Results: A total of 1668 patients were eligible for the present study. The in-hospital mortality rate was 7.3% (121/1668). In the training set, feature importance scores were calculated for each of the eight models, and the top 10 significant features were identified. In the validation set, all models demonstrated good predictive capability, with areas under the curve value exceeding 0.9 with a F1 score between 0.632 and 0.81, except the MARS model. Six machine learning algorithm models outperformed the referred logistic regression algorithm except the MARS model. Among the selected models, RPART, RF, and SVM achieved the best performance in the selected models (AUC values were 0.970, 0.968 and 0.968, F1 score were 0.652, 0.762, 0.762 respectively). Feature importance analysis identified novel predictors including mechanical ventilation, age, Charlson Comorbidity Index, blood gas index, first 24-hour insulin dosage, and first 24-hour fluid intake.

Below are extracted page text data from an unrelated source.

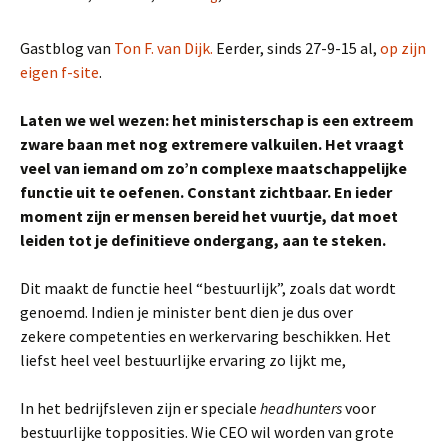
Gastblog van
Ton F. van Dijk.
Eerder, sinds 27-9-15 al,
op zijn
eigen f-site
.
Laten we wel wezen: het ministerschap is een extreem
zware baan met nog extremere valkuilen. Het vraagt
veel van iemand om zo’n complexe maatschappelijke
functie uit te oefenen. Constant zichtbaar. En ieder
moment zijn er mensen bereid het vuurtje, dat moet
leiden tot je definitieve ondergang, aan te steken.
Dit maakt de functie heel “bestuurlijk”, zoals dat wordt
genoemd. Indien je minister bent dien je dus over
zekere competenties en werkervaring beschikken. Het
liefst heel veel bestuurlijke ervaring zo lijkt me,
In het bedrijfsleven zijn er speciale
headhunters
voor
bestuurlijke topposities. Wie CEO wil worden van grote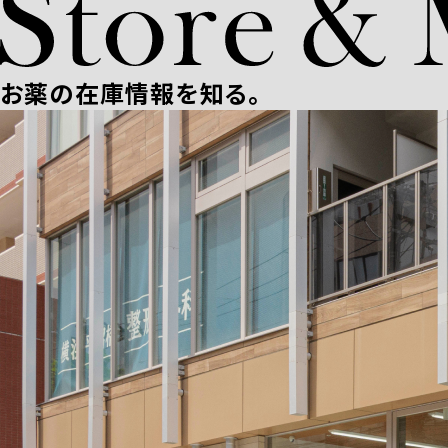
お薬の在庫情報を知る。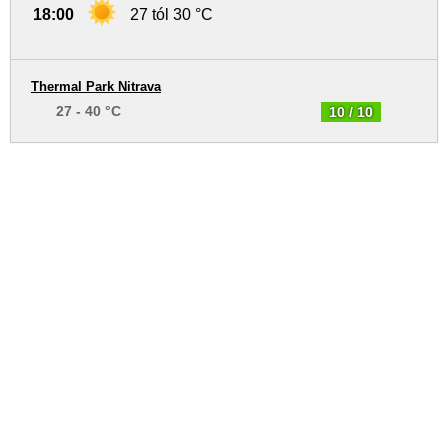
18:00
27 tól 30 °C
Thermal Park Nitrava
27 - 40 °C
10 / 10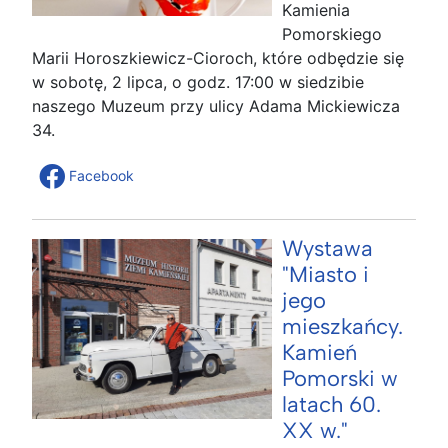
Kamienia
Pomorskiego
Marii Horoszkiewicz-Cioroch, które odbędzie się
w sobotę, 2 lipca, o godz. 17:00 w siedzibie
naszego Muzeum przy ulicy Adama Mickiewicza
34.
Facebook
Wystawa
"Miasto i
jego
mieszkańcy.
Kamień
Pomorski w
latach 60.
XX w."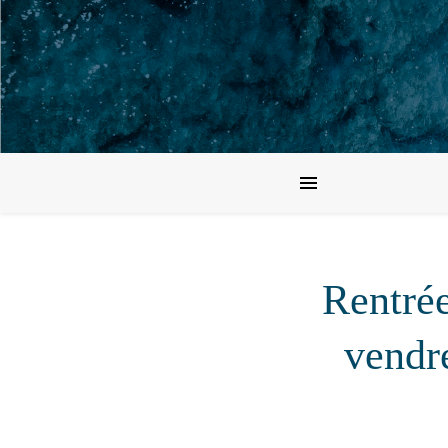
Rentrée
vendr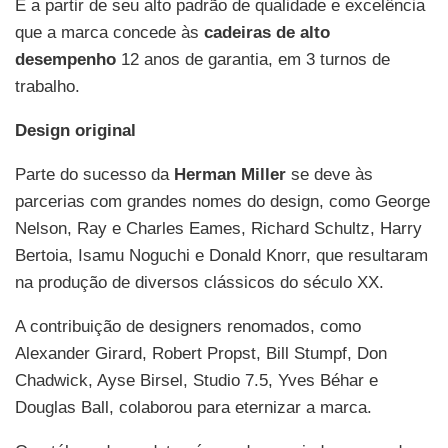
É a partir de seu alto padrão de qualidade e excelência
que a marca concede às
cadeiras de alto
desempenho
12 anos de garantia, em 3 turnos de
trabalho.
Design original
Parte do sucesso da
Herman Miller
se deve às
parcerias com grandes nomes do design, como George
Nelson, Ray e Charles Eames, Richard Schultz, Harry
Bertoia, Isamu Noguchi e Donald Knorr, que resultaram
na produção de diversos clássicos do século XX.
A contribuição de designers renomados, como
Alexander Girard, Robert Propst, Bill Stumpf, Don
Chadwick, Ayse Birsel, Studio 7.5, Yves Béhar e
Douglas Ball, colaborou para eternizar a marca.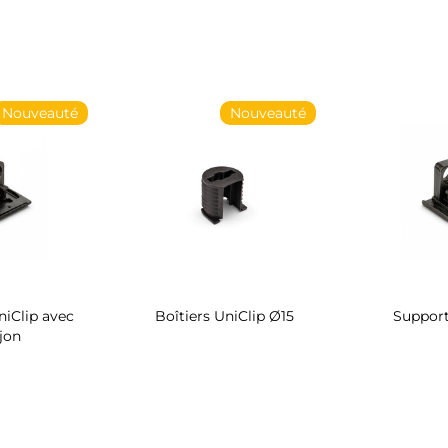
Nouveauté
Nouveauté
iClip avec
Boîtiers UniClip Ø15
Support
jon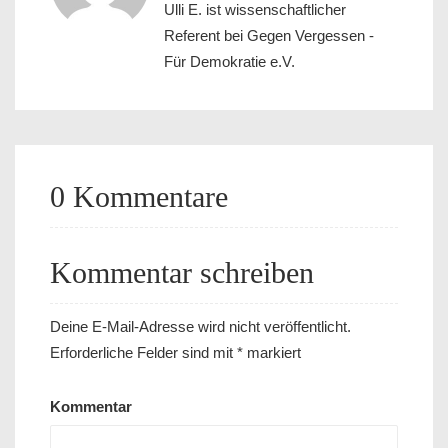
Ulli E. ist wissenschaftlicher
Referent bei Gegen Vergessen -
Für Demokratie e.V.
0 Kommentare
Kommentar schreiben
Deine E-Mail-Adresse wird nicht veröffentlicht.
Erforderliche Felder sind mit
*
markiert
Kommentar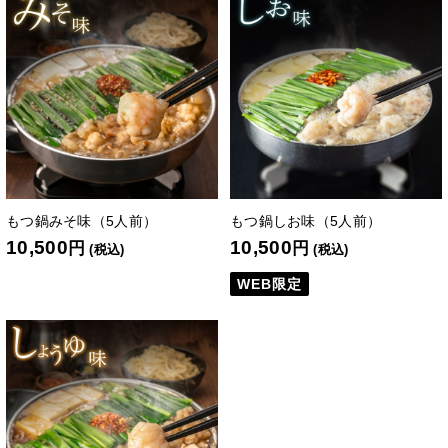
もつ鍋みそ味（5人前）
もつ鍋しお味（5人前）
10,500
10,500
円
円
(税込)
(税込)
WEB限定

Conclusion: Most machine learning algorithms exhibited excellent performance predicting in-hospital mortality among patients with hyperglycemic crisis except the MARS model, and the best one was RPART model. These algorithms identified overlapping but different, up to 10 predictors. Early identification of high-risk patients using these models could support clinical decision-making and potentially improve the prognosis of hyperglycemic crisis patients.

Clinical trial number: Not applicable.

查看原文本刊更多论文

利用机器学习方法开发和验证高血糖危象患者住院死亡率预测模型。

背景：高血糖危象是糖尿病最常见、最严重的并发症之一，具有较高的死亡率。由于高血糖危机急诊入院仍然普遍和具有挑战性。本研究旨在利用各种机器学习（ML）方法，开发和验证急诊科收治的高血糖危重患者住院死亡风险的预测模型。方法：对重庆市6家大型成人综合医院进行多中心回顾性研究。诊断为高血糖危象的患者使用电子病历（EMR）数据库进行识别。从医疗记录中提取人口统计学、合并症、临床特征、实验室结果、并发症和治疗干预措施，构建预后预测模型。采用支持向量机（SVM）、随机森林（RF）、递归划分与回归树（RPART）、dart增强器的极端梯度增强（XGBoost）、多元自适应样条回归（MARS）、神经网络（NNET）和自适应增强（AdaBoost）等7种机器学习算法与logistic回归（LR）比较，预测高血糖危重患者住院死亡风险。采用分层随机抽样将数据分为训练集（80%）和验证集（20%）。对训练集进行十倍交叉验证以优化模型超参数。计算各模型的敏感性、特异性、阳性预测值和阴性预测值、曲线下面积（AUC）和准确率，进行比较分析。结果：共有1668例患者符合本研究的条件。住院死亡率为7.3%（121/1668）。在训练集中，对8个模型分别计算特征重要性得分，并识别出前10个显著特征。在验证集中，除MARS模型外，所有模型均表现出较好的预测能力，曲线值下面积均超过0.9，F1得分在0.632 ~ 0.81之间。除MARS模型外，有6个机器学习算法模型优于参考的逻辑回归算法。在所选模型中，RPART、RF和SVM在所选模型中表现最佳（AUC值分别为0.970、0.968和0.968，F1得分分别为0.652、0.762和0.762）。特征重要性分析确定了新的预测因素，包括机械通气、年龄、Charlson合并症指数、血气指数、第一个24小时胰岛素剂量和第一个24小时液体摄入量。结论：除MARS模型外，大多数机器学习算法对高血糖危重患者住院死亡率的预测效果都很好，其中以RPART模型预测效果最好。这些算法识别出重叠但不同的预测因子，最多可达10个。使用这些模型早期识别高危患者可以支持临床决策，并有可能改善高血糖危重患者的预后。临床试验号：不适用。

本文章由计算机程序翻译，如有差异，请以英文原文为准。

求助全文

约1分钟内获得全文求助全文

来源期刊

BMC Endocrine Disorders ENDOCRINOLOGY & METABOLISM-

CiteScore

4.40

自引率

0.00%

发文量

280

审稿时长

>12 weeks

期刊介绍： BMC Endocrine Disorders is an open access, peer-reviewed journal that considers articles on all aspects of the prevention, diagnosis and management of endocrine disorders, as well as related molecular genetics, pathophysiology, and epidemiology.